Charles Armstrong

Biographical details
- Born: December 13, 1914 Bogalusa, Louisiana
- Died: January 27, 1990 (aged 75) Meridian, Mississippi, U.S.

Coaching career (HC unless noted)

Baseball
- 1938–1939: Mississippi State football

= Charles Armstrong (baseball) =

American baseball player and coach (1914–1990)
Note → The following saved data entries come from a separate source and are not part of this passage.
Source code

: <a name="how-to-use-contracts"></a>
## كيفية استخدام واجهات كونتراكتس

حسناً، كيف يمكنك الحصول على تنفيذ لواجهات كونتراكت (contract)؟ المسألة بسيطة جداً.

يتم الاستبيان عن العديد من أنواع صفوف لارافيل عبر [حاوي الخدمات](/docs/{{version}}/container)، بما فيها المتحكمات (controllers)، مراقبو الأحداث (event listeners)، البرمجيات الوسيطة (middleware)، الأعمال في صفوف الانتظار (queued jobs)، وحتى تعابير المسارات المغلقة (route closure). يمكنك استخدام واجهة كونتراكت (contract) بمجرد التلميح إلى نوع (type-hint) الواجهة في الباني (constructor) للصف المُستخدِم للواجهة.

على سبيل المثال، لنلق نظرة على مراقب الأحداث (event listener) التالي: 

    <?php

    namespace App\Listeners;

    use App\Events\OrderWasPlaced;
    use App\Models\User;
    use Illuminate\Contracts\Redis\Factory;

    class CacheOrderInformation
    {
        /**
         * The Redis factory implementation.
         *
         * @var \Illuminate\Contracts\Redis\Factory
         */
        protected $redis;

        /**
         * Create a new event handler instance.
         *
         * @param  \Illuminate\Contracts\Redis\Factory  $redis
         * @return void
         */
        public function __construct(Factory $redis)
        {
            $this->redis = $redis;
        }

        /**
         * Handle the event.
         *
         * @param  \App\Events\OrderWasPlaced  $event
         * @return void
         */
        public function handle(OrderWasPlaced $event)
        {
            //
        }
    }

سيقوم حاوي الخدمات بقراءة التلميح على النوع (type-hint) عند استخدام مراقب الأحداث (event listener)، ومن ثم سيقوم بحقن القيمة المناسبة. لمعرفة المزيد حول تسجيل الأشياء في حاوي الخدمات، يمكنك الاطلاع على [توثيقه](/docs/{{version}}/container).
Charles (Pee Wee) Armstrong (December 13, 1914 – January 27, 1990) was an American professional baseball player and coach.

==Early life==
Armstrong was born in Bogalusa, Louisiana and raised in Jackson, Mississippi. He attended Central High School in Jackson before attending Mississippi State University from 1934 to 1937, where he lettered in football, baseball and basketball (1934–36). He was All-SEC in 1935 and named Best Athlete in 1937.

==Professional career==
Armstrong played professional baseball with the Jackson Senators in 1937–38 where he played catcher to future Boston Redsox pitcher and MLB Hall of Famer, Dave "Boo" Ferriss. He coached Mississippi State football in 1938 and was a coach and Athletics Director at Belzoni High School in 1939–40. Armstrong was also a Southeastern Conference football and basketball official in the 1950s and 1960s, and later officiated football and basketball at the junior college level before retiring. He was a lifelong resident of Meridian, Mississippi.
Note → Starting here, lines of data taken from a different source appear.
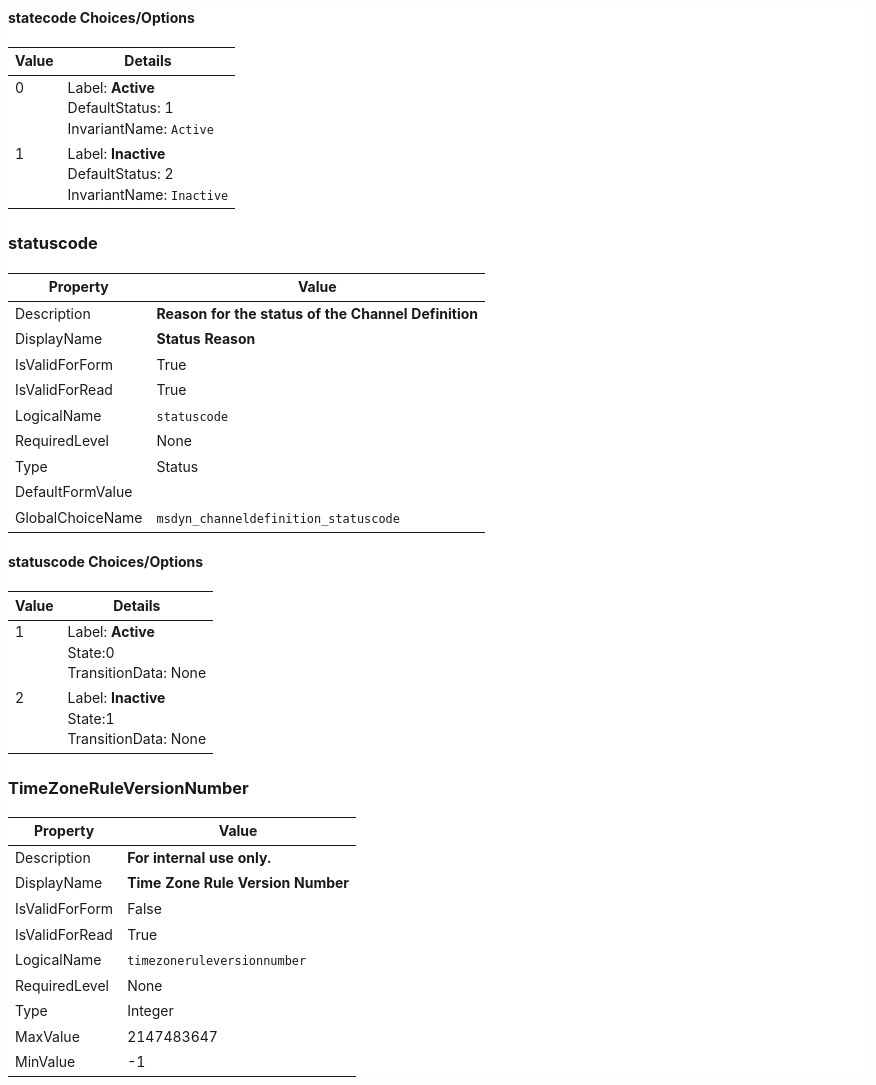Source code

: #### statecode Choices/Options

|Value|Details|
|---|---|
|0|Label: **Active**<br />DefaultStatus: 1<br />InvariantName: `Active`|
|1|Label: **Inactive**<br />DefaultStatus: 2<br />InvariantName: `Inactive`|

### <a name="BKMK_statuscode"></a> statuscode

|Property|Value|
|---|---|
|Description|**Reason for the status of the Channel Definition**|
|DisplayName|**Status Reason**|
|IsValidForForm|True|
|IsValidForRead|True|
|LogicalName|`statuscode`|
|RequiredLevel|None|
|Type|Status|
|DefaultFormValue||
|GlobalChoiceName|`msdyn_channeldefinition_statuscode`|

#### statuscode Choices/Options

|Value|Details|
|---|---|
|1|Label: **Active**<br />State:0<br />TransitionData: None|
|2|Label: **Inactive**<br />State:1<br />TransitionData: None|

### <a name="BKMK_TimeZoneRuleVersionNumber"></a> TimeZoneRuleVersionNumber

|Property|Value|
|---|---|
|Description|**For internal use only.**|
|DisplayName|**Time Zone Rule Version Number**|
|IsValidForForm|False|
|IsValidForRead|True|
|LogicalName|`timezoneruleversionnumber`|
|RequiredLevel|None|
|Type|Integer|
|MaxValue|2147483647|
|MinValue|-1|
Armstrong is most famous for the 65-yard winning pass he threw to Fred Walters when Mississippi State beat undefeated national powerhouse Army in West Point, New York (13–7) in 1935. Armstrong was inducted into the Mississippi State University Sports Hall of Fame in 1972. In 1976, Armstrong was inducted into the Mississippi Sports Hall of Fame.